Start of Records provided

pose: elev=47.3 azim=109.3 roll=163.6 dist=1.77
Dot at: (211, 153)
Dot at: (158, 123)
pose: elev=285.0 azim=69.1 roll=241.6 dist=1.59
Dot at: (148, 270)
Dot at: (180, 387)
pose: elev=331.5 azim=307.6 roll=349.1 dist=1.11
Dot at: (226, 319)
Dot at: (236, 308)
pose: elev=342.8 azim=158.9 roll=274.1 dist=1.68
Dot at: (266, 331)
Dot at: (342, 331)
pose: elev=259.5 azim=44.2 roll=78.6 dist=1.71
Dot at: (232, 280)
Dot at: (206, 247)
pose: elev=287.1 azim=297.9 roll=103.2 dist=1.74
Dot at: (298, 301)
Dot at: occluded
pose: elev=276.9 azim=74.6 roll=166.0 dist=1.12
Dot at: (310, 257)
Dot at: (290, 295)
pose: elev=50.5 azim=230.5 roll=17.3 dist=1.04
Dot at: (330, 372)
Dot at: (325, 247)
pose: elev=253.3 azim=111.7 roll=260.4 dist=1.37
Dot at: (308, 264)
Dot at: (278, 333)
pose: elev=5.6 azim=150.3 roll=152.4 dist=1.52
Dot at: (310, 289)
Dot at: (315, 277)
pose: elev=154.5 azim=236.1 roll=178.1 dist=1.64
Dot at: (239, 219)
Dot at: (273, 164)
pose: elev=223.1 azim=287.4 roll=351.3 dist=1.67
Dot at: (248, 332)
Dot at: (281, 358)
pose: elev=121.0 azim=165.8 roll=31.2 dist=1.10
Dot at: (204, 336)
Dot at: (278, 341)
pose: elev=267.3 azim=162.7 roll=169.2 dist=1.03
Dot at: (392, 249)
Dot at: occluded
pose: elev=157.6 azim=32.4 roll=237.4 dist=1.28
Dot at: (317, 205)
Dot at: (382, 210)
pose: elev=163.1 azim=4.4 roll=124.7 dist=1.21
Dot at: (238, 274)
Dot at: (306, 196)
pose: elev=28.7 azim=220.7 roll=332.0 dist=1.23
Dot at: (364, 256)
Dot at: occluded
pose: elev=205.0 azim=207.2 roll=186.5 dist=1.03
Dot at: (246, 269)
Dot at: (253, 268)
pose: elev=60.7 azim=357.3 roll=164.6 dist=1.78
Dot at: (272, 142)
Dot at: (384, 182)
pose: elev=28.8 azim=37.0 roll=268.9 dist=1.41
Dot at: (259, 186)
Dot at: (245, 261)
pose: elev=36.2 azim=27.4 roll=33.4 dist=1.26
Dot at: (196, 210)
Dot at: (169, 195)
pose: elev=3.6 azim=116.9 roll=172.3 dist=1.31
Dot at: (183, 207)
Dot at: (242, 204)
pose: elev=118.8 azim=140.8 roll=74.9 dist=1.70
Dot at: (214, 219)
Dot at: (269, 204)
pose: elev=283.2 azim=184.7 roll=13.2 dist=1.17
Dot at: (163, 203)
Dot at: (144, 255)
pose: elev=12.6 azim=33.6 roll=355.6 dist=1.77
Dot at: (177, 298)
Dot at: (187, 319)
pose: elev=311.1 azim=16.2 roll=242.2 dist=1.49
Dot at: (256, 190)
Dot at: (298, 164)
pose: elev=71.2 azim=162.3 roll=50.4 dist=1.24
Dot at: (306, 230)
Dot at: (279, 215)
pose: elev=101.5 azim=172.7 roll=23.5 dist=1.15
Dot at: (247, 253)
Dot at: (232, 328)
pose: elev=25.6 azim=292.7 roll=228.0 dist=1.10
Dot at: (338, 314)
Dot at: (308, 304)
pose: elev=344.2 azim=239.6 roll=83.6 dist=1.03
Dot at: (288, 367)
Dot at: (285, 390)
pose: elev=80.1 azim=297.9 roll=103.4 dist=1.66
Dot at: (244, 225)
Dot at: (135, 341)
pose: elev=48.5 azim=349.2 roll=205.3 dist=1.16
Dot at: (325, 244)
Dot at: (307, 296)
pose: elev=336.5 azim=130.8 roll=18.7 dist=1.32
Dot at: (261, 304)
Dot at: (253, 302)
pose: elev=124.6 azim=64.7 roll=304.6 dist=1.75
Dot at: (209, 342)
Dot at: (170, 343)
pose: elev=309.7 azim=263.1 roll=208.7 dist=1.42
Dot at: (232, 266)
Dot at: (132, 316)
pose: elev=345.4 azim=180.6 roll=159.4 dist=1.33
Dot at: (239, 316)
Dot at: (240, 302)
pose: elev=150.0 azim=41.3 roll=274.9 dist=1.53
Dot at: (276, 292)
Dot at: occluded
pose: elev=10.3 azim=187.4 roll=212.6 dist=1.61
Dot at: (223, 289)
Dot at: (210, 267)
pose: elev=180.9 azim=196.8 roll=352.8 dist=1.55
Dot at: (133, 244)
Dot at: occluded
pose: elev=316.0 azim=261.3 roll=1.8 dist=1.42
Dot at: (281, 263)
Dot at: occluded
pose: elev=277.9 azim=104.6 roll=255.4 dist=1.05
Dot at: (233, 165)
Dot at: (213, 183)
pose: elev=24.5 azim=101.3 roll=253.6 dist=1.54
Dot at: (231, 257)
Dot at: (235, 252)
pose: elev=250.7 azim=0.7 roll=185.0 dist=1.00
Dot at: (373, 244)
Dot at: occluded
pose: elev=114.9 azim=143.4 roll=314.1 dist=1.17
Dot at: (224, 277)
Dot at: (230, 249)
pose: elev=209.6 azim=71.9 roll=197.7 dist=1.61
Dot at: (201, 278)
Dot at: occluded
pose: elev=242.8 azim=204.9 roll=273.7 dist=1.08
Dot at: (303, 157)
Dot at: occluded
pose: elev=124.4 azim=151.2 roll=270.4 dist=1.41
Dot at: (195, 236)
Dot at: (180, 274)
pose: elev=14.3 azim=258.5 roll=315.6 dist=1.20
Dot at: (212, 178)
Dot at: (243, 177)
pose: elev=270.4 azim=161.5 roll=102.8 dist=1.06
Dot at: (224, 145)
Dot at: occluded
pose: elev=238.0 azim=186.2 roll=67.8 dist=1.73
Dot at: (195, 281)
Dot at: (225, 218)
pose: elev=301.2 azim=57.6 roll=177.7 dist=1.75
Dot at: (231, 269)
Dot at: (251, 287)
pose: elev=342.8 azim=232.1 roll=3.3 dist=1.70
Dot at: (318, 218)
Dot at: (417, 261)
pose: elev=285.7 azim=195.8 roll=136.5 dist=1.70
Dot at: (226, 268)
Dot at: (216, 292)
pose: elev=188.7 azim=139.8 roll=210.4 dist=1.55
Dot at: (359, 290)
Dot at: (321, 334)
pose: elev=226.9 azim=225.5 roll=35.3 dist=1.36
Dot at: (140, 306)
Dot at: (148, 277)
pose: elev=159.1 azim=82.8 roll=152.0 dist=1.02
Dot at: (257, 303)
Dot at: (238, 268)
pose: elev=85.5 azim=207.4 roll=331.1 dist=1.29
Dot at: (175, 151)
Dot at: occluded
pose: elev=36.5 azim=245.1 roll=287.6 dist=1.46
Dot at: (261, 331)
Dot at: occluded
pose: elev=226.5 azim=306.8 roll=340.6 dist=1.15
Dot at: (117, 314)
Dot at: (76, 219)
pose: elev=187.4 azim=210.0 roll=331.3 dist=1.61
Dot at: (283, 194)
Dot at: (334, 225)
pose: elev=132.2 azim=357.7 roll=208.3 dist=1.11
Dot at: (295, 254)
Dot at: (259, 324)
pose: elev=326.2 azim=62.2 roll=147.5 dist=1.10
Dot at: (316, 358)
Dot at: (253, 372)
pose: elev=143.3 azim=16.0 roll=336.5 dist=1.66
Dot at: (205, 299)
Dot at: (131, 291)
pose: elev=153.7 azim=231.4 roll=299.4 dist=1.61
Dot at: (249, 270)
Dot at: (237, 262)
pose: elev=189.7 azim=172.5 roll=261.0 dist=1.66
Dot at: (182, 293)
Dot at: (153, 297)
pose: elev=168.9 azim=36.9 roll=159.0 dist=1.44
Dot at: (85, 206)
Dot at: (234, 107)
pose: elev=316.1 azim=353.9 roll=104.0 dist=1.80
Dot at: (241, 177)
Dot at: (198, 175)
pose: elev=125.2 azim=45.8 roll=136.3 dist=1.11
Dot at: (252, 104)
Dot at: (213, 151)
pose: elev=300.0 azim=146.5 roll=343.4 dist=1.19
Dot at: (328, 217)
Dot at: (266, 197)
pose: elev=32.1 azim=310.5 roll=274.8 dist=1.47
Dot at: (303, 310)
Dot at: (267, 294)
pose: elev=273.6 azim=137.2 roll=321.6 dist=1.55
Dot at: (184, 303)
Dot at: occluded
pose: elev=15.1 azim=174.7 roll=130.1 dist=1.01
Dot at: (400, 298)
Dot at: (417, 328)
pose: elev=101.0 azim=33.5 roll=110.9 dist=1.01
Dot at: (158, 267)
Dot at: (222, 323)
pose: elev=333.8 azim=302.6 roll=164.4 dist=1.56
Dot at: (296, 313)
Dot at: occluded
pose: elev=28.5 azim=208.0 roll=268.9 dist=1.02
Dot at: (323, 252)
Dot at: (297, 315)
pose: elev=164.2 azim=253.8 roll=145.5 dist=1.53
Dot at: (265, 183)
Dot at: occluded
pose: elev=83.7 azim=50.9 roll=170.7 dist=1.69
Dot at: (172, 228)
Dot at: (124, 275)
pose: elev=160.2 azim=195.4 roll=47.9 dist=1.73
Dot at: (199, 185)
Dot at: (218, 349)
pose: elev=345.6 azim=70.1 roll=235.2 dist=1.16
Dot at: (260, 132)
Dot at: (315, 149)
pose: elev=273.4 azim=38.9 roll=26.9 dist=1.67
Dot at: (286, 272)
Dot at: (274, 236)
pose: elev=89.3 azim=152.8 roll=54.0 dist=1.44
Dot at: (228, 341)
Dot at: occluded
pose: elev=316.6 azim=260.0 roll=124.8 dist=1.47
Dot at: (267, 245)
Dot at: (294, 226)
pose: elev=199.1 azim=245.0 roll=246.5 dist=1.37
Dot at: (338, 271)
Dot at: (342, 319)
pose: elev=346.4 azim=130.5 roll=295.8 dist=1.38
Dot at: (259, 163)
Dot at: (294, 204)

End of Records provided

* _What is expected_
Format the lines from the start of the lines above up to and including the line with "Dot at: (236, 308)" as a Markdown table with the columns Row and Line, leaving out any blank lines.

* _Correct response_
| Row | Line |
|---|---|
| 1 | pose: elev=47.3 azim=109.3 roll=163.6 dist=1.77 |
| 2 | Dot at: (211, 153) |
| 3 | Dot at: (158, 123) |
| 4 | pose: elev=285.0 azim=69.1 roll=241.6 dist=1.59 |
| 5 | Dot at: (148, 270) |
| 6 | Dot at: (180, 387) |
| 7 | pose: elev=331.5 azim=307.6 roll=349.1 dist=1.11 |
| 8 | Dot at: (226, 319) |
| 9 | Dot at: (236, 308) |